Control Barrier Function Augmentation in Sampling-based Control Algorithm for Sample Efficiency

TL;DR

This paper introduces a novel control algorithm that combines control barrier functions with sampling-based control to enhance sample efficiency and safety in cluttered, obstacle-rich environments for nonlinear stochastic path planning.

Contribution

It proposes a new algorithm integrating control barrier functions with model predictive path integral control, reducing sample requirements and improving performance in complex environments.

Findings

Requires fewer samples and time-steps than previous methods.

Achieves better safety and efficiency in obstacle-rich environments.

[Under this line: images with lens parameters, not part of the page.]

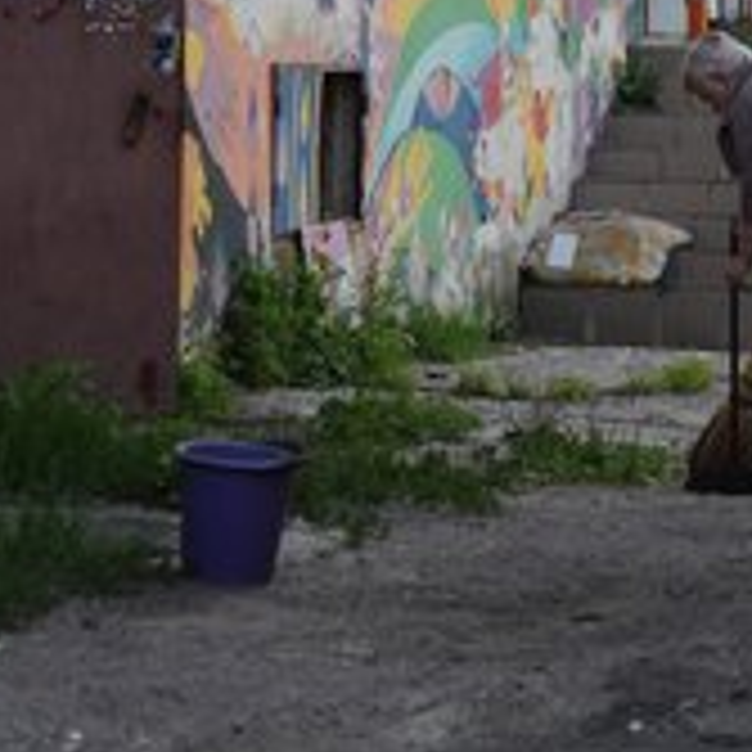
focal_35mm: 103
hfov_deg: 16.6
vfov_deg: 16.9
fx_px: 2527
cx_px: 734
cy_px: 221
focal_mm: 33.6
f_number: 2.8
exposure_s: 1/320
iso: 160
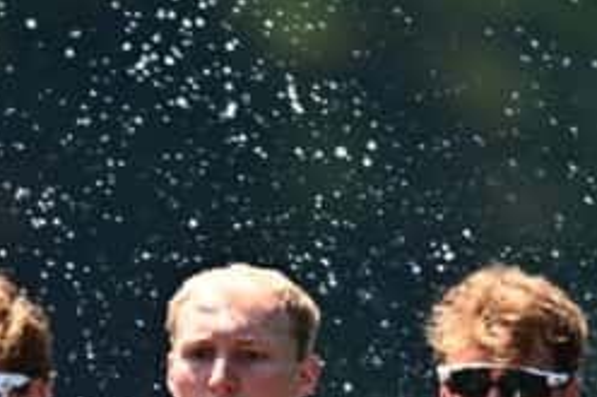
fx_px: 32083
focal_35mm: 1936
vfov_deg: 0.7
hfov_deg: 1.1
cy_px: 878
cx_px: 39
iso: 200
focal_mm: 400
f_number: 2.8
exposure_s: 1/1600
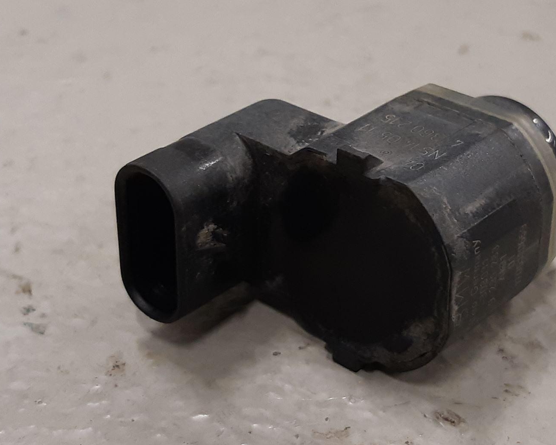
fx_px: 658
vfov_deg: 37.2
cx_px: 345
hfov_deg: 45.4
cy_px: 185
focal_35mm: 40
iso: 125
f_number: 1.7
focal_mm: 3.93
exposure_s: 1/50
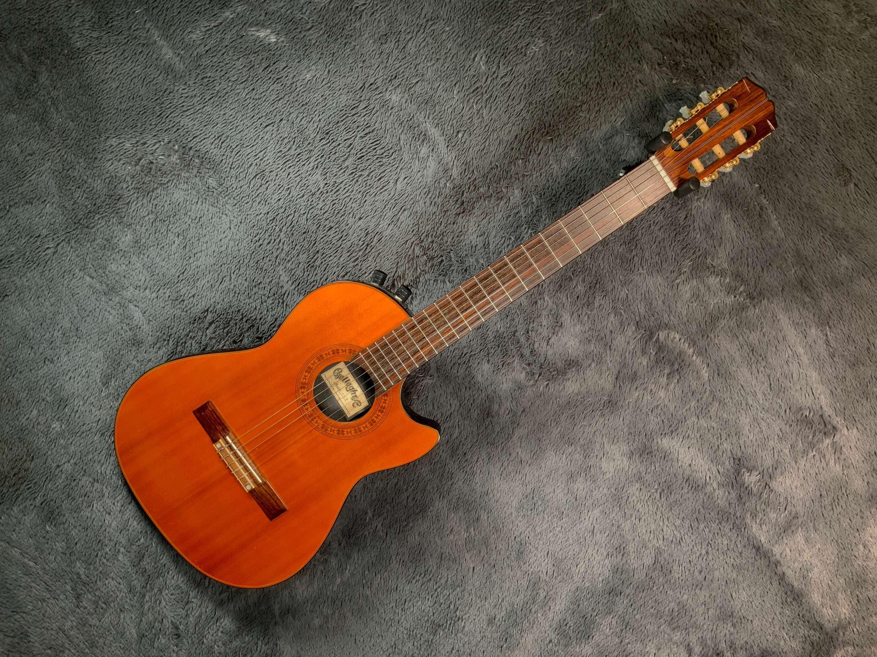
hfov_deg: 61.7
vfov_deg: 48.2
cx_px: 438
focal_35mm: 29
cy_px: 328
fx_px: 735
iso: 40
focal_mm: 3
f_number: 1.8
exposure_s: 1/120
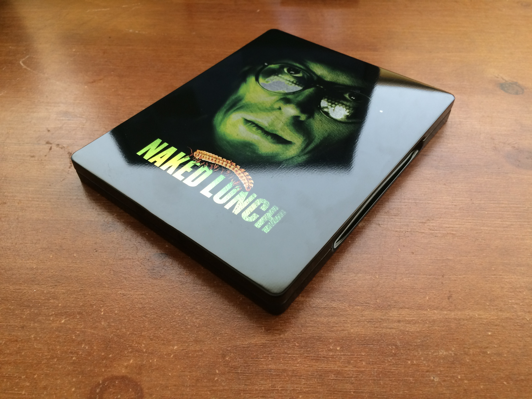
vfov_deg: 48.2
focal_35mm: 29
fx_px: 446
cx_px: 266
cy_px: 200
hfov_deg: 61.7
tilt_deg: -48.5
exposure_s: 1/30
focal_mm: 4.15
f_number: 2.2
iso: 100
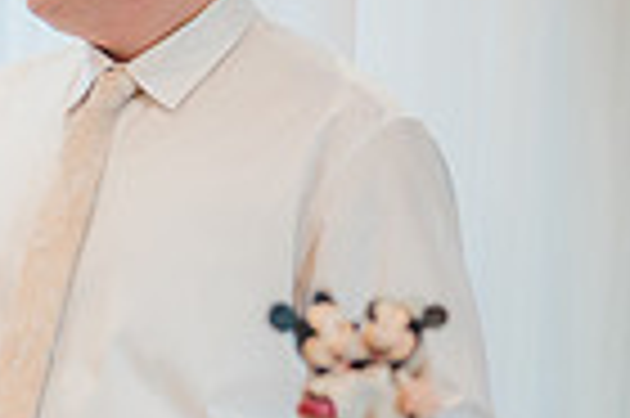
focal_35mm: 207
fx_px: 3618
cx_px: -72
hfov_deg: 9.8
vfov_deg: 6.6
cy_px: 366
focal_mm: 50
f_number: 1.4
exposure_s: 1/500
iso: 1250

Outperforms original model predictive path integral control algorithm.

Abstract

For a nonlinear stochastic path planning problem, sampling-based algorithms generate thousands of random sample trajectories to find the optimal path while guaranteeing safety by Lagrangian penalty methods. However, the sampling-based algorithm can perform poorly in obstacle-rich environments because most samples might violate safety constraints, invalidating the corresponding samples. To improve the sample efficiency of sampling-based algorithms in cluttered environments, we propose an algorithm based on model predictive path integral control and control barrier functions. The proposed algorithm needs fewer samples and time-steps and has a better performance in cluttered environments compared to the original model predictive path integral control algorithm.